Mercado de Publicidade em Alerta: Agências e RHs Enfrentam Dilemas na Contratação de Talentos
O mercado publicitário, historicamente movido a criatividade e inovação, enfrenta hoje um paradoxo inquietante: nunca se exigiu tanto dos profissionais e das agências, e nunca foi tão difícil contratar. Em um cenário onde as transformações tecnológicas, a hiperconectividade e a demanda por resultados imediatos pressionam todas as pontas, o processo de recrutamento tornou-se um verdadeiro campo minado.
Excesso de perfis, escassez de encaixes
De um lado, temos uma geração inteira de profissionais recém-formados — ou até autodidatas — tentando entrar no mercado.
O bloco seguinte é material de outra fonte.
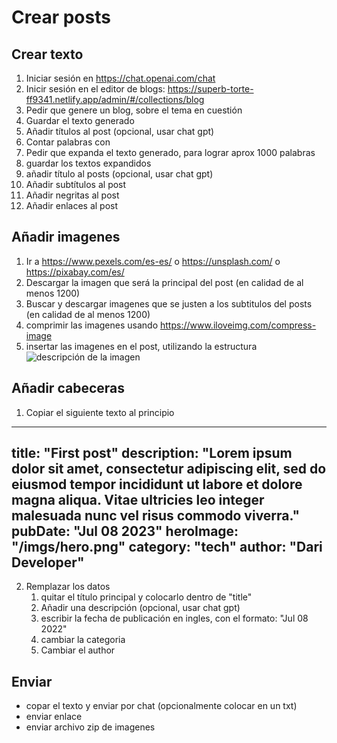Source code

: # Crear posts

## Crear texto 

1. Iniciar sesión en https://chat.openai.com/chat
2. Inicir sesión en el editor de blogs: https://superb-torte-ff9341.netlify.app/admin/#/collections/blog
3. Pedir que genere un blog, sobre el tema en cuestión
4. Guardar el texto generado
5. Añadir títulos al post (opcional, usar chat gpt)
6. Contar palabras con 
7. Pedir que expanda el texto generado, para lograr aprox 1000 palabras
8. guardar los textos expandidos
9. añadir título al posts (opcional, usar chat gpt)
10. Añadir subtítulos al post
11. Añadir negritas al post
12. Añadir enlaces al post

## Añadir imagenes

1. Ir a https://www.pexels.com/es-es/ o https://unsplash.com/ o https://pixabay.com/es/
2. Descargar la imagen que será la principal del post (en calidad de al menos 1200)
3. Buscar y descargar imagenes que se justen a los subtitulos del posts (en calidad de al menos 1200)
4. comprimir las imagenes usando https://www.iloveimg.com/compress-image
5. insertar las imagenes en el post, utilizando la estructura ![descripción de la imagen](/imagen.jpg)

## Añadir cabeceras
1. Copiar el siguiente texto al principio
---
title: "First post"
description: "Lorem ipsum dolor sit amet, consectetur adipiscing elit, sed do eiusmod tempor incididunt ut labore et dolore magna aliqua. Vitae ultricies leo integer malesuada nunc vel risus commodo viverra."
pubDate: "Jul 08 2023"
heroImage: "/imgs/hero.png"
category: "tech"
author: "Dari Developer"
---
2. Remplazar los datos
   1. quitar el título principal y colocarlo dentro de "title"
   2. Añadir una descripción (opcional, usar chat gpt)
   3. escribir la fecha de publicación en ingles, con el formato: "Jul 08 2022"
   4. cambiar la categoria
   5. Cambiar el author

## Enviar
* copar el texto y enviar por chat (opcionalmente colocar en un txt)
* enviar enlace
* enviar archivo zip de imagenes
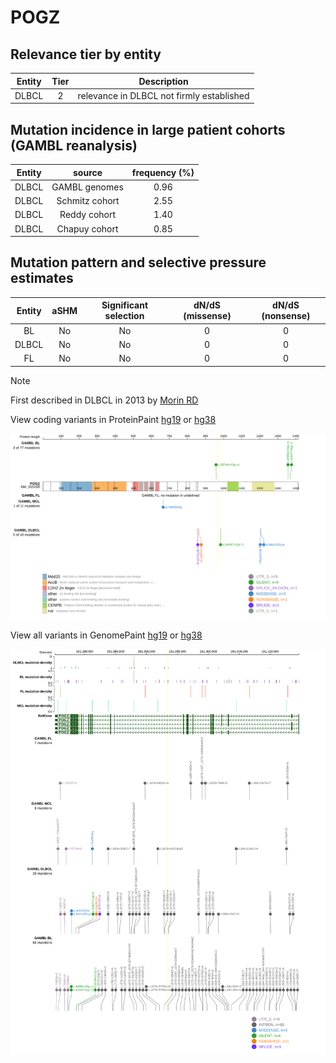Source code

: # POGZ

## Relevance tier by entity

|Entity|Tier|Description                              |
|:------:|:----:|-----------------------------------------|
|DLBCL |2   |relevance in DLBCL not firmly established|

## Mutation incidence in large patient cohorts (GAMBL reanalysis)

|Entity|source        |frequency (%)|
|:------:|:--------------:|:-------------:|
|DLBCL |GAMBL genomes |0.96         |
|DLBCL |Schmitz cohort|2.55         |
|DLBCL |Reddy cohort  |1.40         |
|DLBCL |Chapuy cohort |0.85         |

## Mutation pattern and selective pressure estimates

|Entity|aSHM|Significant selection|dN/dS (missense)|dN/dS (nonsense)|
|:------:|:----:|:---------------------:|:----------------:|:----------------:|
|BL    |No  |No                   |0               |0               |
|DLBCL |No  |No                   |0               |0               |
|FL    |No  |No                   |0               |0               |


> [!NOTE]
> First described in DLBCL in 2013 by [Morin RD](https://pubmed.ncbi.nlm.nih.gov/23699601)


View coding variants in ProteinPaint [hg19](https://morinlab.github.io/LLMPP/GAMBL/POGZ_protein.html)  or [hg38](https://morinlab.github.io/LLMPP/GAMBL/POGZ_protein_hg38.html)

![image](images/proteinpaint/POGZ_NM_015100.svg)

View all variants in GenomePaint [hg19](https://morinlab.github.io/LLMPP/GAMBL/POGZ.html)  or [hg38](https://morinlab.github.io/LLMPP/GAMBL/POGZ_hg38.html)

![image](images/proteinpaint/POGZ.svg)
Do outro, agências sobrecarregadas que buscam perfis híbridos, multifuncionais e prontos para performar desde o primeiro dia. A conta não fecha.
“Hoje buscamos um redator que também saiba fazer motion design, entenda de tráfego pago e domine ferramentas de IA. Isso assusta até quem já está no mercado”, comenta uma coordenadora de RH de uma agência digital paulistana. A exigência por profissionais multitarefas tem elevado o nível de exigência e, consequentemente, gerado frustrações em processos seletivos.
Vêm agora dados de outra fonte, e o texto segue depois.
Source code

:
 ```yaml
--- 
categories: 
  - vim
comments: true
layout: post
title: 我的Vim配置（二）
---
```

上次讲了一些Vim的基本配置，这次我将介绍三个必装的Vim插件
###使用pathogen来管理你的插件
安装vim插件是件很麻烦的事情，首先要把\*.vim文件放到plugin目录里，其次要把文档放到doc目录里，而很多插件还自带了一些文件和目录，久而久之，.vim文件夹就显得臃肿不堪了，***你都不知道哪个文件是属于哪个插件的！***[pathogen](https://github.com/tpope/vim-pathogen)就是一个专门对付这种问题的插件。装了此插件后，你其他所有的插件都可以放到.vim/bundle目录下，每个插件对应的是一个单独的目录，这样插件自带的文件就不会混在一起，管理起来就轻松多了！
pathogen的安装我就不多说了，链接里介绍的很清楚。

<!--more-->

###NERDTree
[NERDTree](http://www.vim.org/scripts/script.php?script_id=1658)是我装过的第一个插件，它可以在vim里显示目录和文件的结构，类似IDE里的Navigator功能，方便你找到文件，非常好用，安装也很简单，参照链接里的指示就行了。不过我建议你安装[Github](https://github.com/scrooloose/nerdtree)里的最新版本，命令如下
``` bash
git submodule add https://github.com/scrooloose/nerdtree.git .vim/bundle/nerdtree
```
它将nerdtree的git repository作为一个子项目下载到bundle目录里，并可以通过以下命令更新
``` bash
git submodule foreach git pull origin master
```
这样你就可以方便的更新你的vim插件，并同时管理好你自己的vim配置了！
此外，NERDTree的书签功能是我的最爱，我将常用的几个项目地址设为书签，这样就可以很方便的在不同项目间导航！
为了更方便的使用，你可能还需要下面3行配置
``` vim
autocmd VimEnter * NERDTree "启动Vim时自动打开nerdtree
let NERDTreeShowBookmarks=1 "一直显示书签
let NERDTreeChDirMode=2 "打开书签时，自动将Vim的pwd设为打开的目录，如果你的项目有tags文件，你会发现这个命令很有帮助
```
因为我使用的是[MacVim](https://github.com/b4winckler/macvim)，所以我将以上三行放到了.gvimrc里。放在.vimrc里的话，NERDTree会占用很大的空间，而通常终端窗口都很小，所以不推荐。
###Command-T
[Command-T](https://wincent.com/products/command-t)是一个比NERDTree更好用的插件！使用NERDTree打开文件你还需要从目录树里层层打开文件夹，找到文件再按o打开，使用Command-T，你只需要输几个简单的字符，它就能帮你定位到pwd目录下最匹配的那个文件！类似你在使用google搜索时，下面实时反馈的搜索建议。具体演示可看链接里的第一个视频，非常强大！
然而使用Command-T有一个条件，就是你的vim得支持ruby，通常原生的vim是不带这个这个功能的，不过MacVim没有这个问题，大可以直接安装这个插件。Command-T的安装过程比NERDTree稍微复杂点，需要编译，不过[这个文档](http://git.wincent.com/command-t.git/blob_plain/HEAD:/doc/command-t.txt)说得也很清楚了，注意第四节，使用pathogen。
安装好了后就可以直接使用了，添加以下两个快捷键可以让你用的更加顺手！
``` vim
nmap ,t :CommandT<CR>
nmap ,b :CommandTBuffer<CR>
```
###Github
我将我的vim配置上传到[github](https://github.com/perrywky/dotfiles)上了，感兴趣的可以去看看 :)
Salários defasados x expectativas elevadas
Outro ponto sensível é a defasagem salarial. Muitos candidatos entram nos processos com expectativas compatíveis com sua formação e bagagem técnica, mas se deparam com propostas incompatíveis com o custo de vida atual e a carga de responsabilidades exigida.
Além disso, a promessa de “visibilidade”, “ambiente criativo” e “oportunidade de crescimento” já não basta para convencer talentos em início ou meio de carreira. O discurso precisa vir acompanhado de estrutura, apoio psicológico e planos de carreira reais — algo ainda distante da realidade de muitas agências pequenas e médias.
A crise silenciosa nas agências
Por trás dos desafios do RH, existe uma tensão maior: o modelo tradicional de agência está em xeque. A aceleração digital exigiu mudanças de mentalidade que nem todas conseguiram acompanhar. Times enxutos, burnout criativo, prazos curtos e rotatividade alta compõem um cenário que dificulta não só a atração, mas também a retenção de talentos.
Segundo dados do CENP (Conselho Executivo das Normas-Padrão), houve uma queda no número de agências ativas entre 2020 e 2023, especialmente entre as de pequeno porte. Isso revela uma dificuldade crescente de se manter competitivo frente a influenciadores, plataformas de automação e até mesmo profissionais autônomos com boa presença online.
RH sob pressão: contratar ou sobreviver?
O setor de Recursos Humanos, por sua vez, vive um duplo desafio: encontrar talentos que atendam aos requisitos cada vez mais complexos e, ao mesmo tempo, oferecer condições humanas de trabalho. A pressa das agências em entregar resultados se reflete em processos seletivos apressados, onde muitas vezes se prioriza o portfólio em detrimento do potencial criativo ou do perfil comportamental.
“Temos recebido candidatos incríveis que são descartados por falta de experiência em uma ferramenta específica. Isso é um erro estratégico. Ferramentas se aprendem, mas criatividade e comprometimento são mais difíceis de formar”, afirma uma recrutadora especializada em marketing digital.
O que precisa mudar?
A solução para o desequilíbrio passa por uma revisão profunda da cultura de contratação e gestão nas agências. Valorizar talentos em desenvolvimento, oferecer treinamentos internos, flexibilizar critérios técnicos e repensar o modelo de entrega são caminhos possíveis.
Ao mesmo tempo, profissionais que desejam entrar ou se manter no mercado precisam entender que, mais do que técnica, o que se busca hoje é adaptabilidade, iniciativa e inteligência emocional.
Enquanto isso, o mercado segue em constante movimento — e as agências que não souberem recrutar com propósito correm o risco de perder a essência criativa que as sustenta.